Design an AWS fine-tuning platform for LLMs
Company: OpenAI
Role: Machine Learning Engineer
Category: ML System Design
Difficulty: hard
Interview Round: Onsite
## Scenario
You need to build a system that lets customers fine-tune their own large language model (LLM) on AWS.
## Task
Design a managed platform where users can:
- Upload datasets (text + optional instruction/response pairs).
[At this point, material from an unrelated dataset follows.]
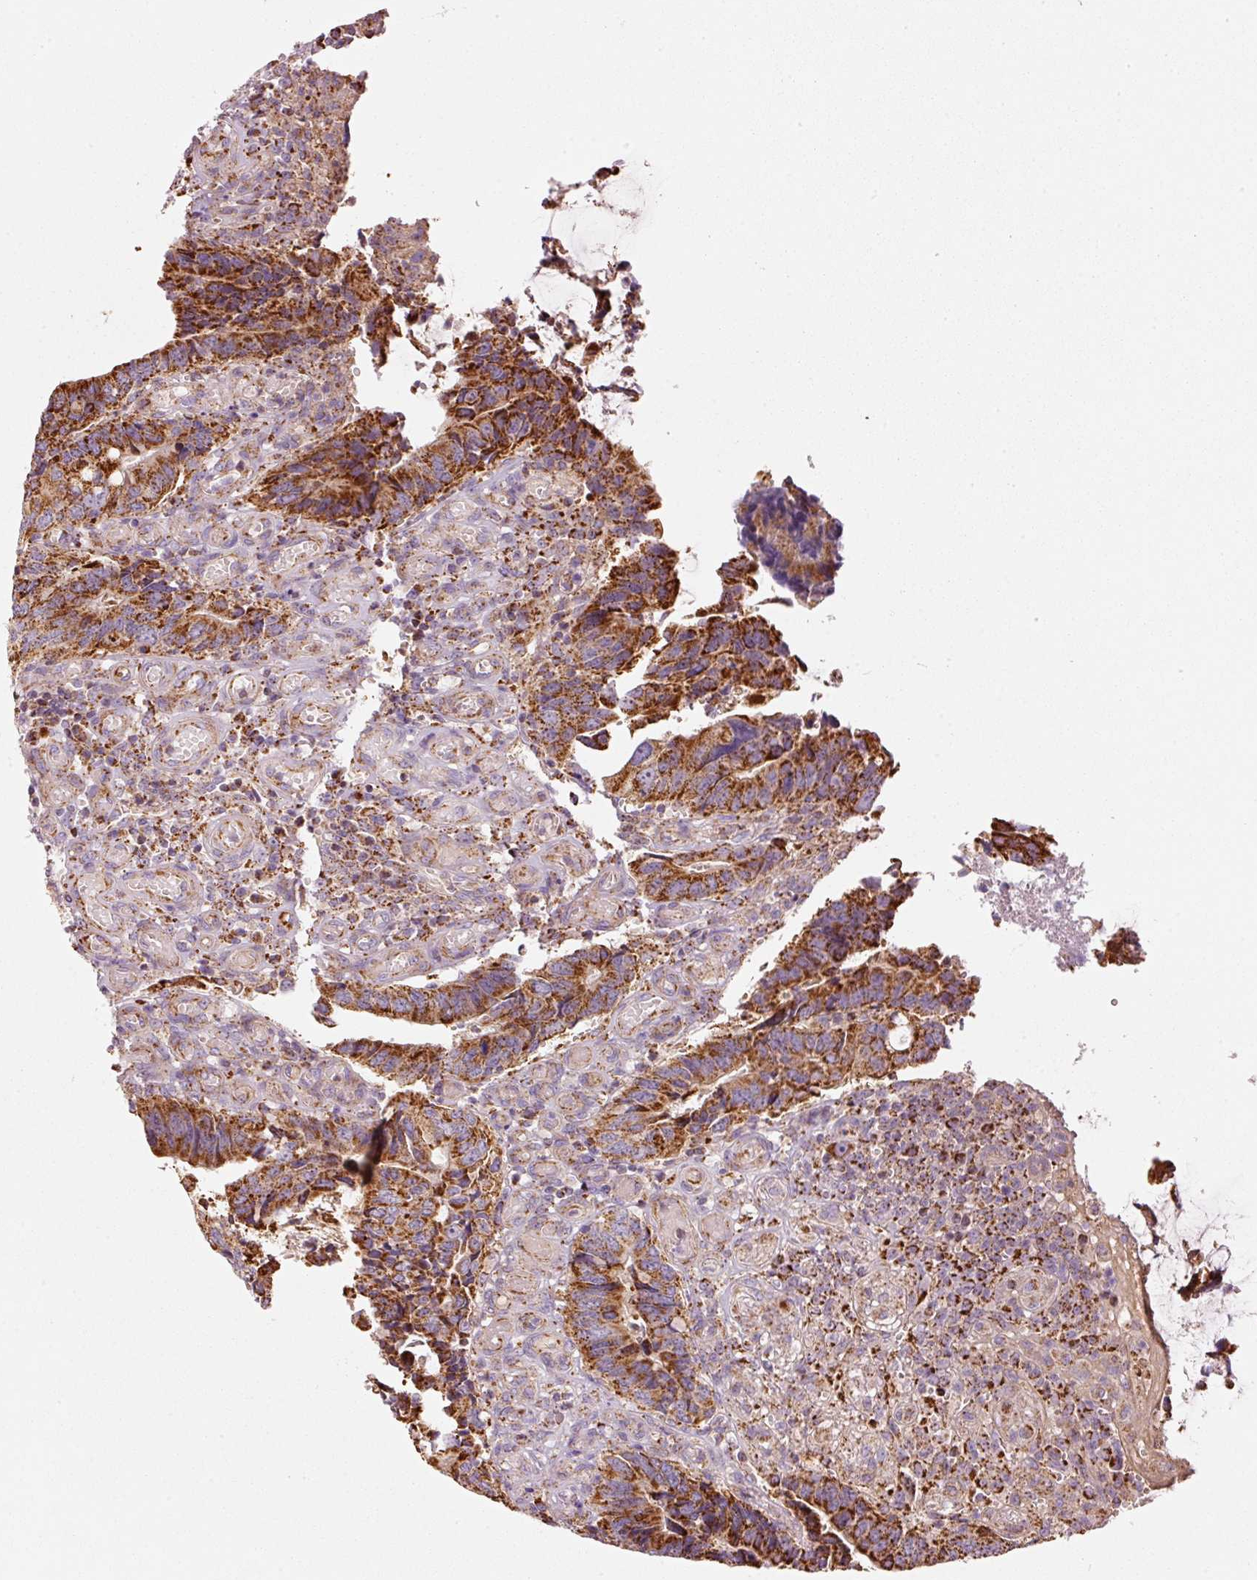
{"staining": {"intensity": "strong", "quantity": "25%-75%", "location": "cytoplasmic/membranous"}, "tissue": "colorectal cancer", "cell_type": "Tumor cells", "image_type": "cancer", "snomed": [{"axis": "morphology", "description": "Adenocarcinoma, NOS"}, {"axis": "topography", "description": "Colon"}], "caption": "A photomicrograph of human adenocarcinoma (colorectal) stained for a protein reveals strong cytoplasmic/membranous brown staining in tumor cells. Using DAB (3,3'-diaminobenzidine) (brown) and hematoxylin (blue) stains, captured at high magnification using brightfield microscopy.", "gene": "C17orf98", "patient": {"sex": "male", "age": 87}}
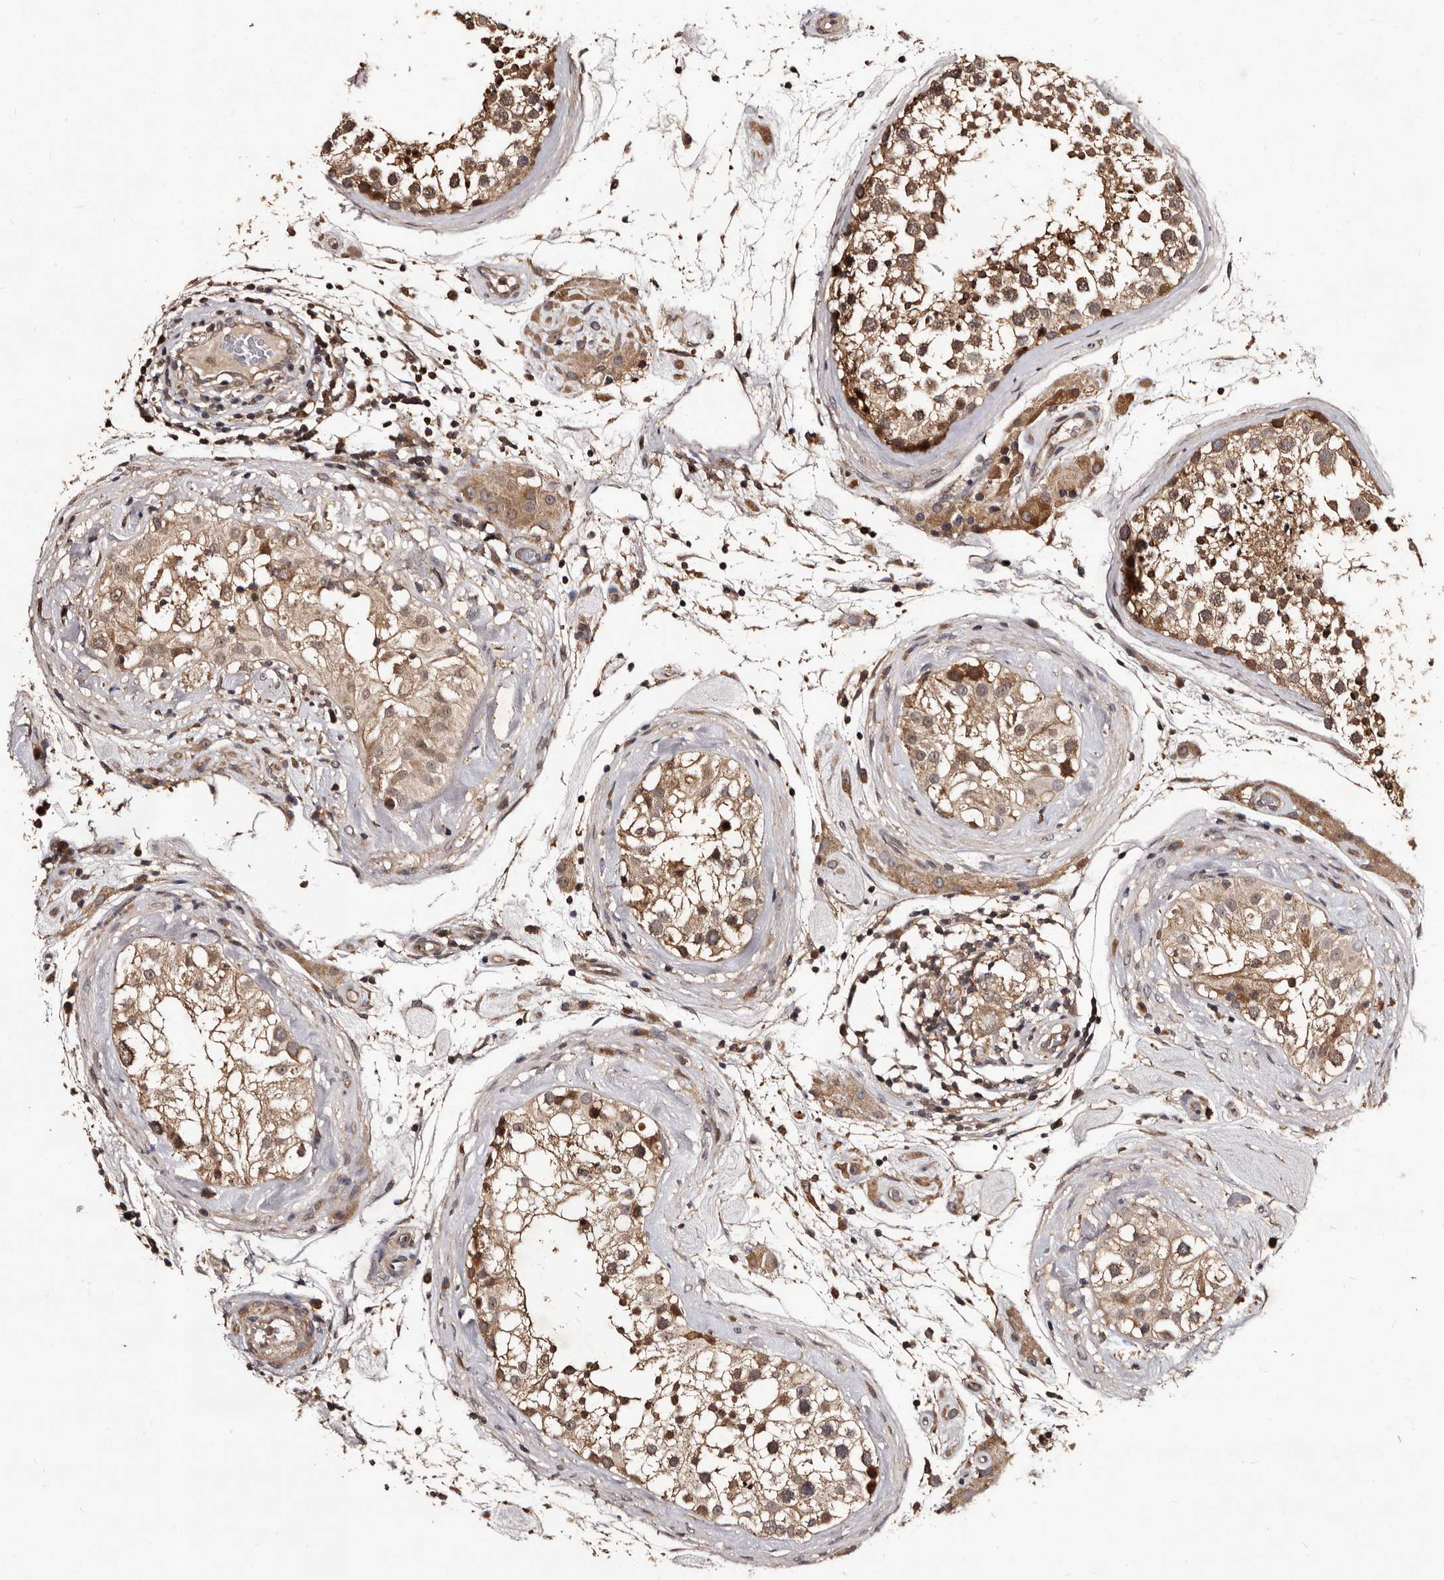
{"staining": {"intensity": "moderate", "quantity": ">75%", "location": "cytoplasmic/membranous"}, "tissue": "testis", "cell_type": "Cells in seminiferous ducts", "image_type": "normal", "snomed": [{"axis": "morphology", "description": "Normal tissue, NOS"}, {"axis": "topography", "description": "Testis"}], "caption": "Immunohistochemistry photomicrograph of normal testis: testis stained using IHC displays medium levels of moderate protein expression localized specifically in the cytoplasmic/membranous of cells in seminiferous ducts, appearing as a cytoplasmic/membranous brown color.", "gene": "MKRN3", "patient": {"sex": "male", "age": 46}}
- Choose a base model and fine-tuning method (full FT, LoRA/QLoRA, adapters).
- Launch training jobs, monitor progress, and evaluate results.
- Deploy the resulting model behind an inference endpoint.
## Constraints / Requirements
- Multi-tenant isolation and security (VPC, IAM, encryption).
- Cost controls and quotas.
- Support for distributed training and checkpointing.
- Reproducibility (job config, code versioning, dataset versioning).
- Observability (metrics, logs, traces) and failure recovery.
## Deliverables
Architecture, key APIs, training workflow, data management, and evaluation strategy.
Quick Answer: This question evaluates a candidate's competency in designing cloud-native ML platforms for fine-tuning large language models, covering distributed training, multi-tenant security and isolation, cost controls, reproducibility, observability, checkpointing, and deployment workflows.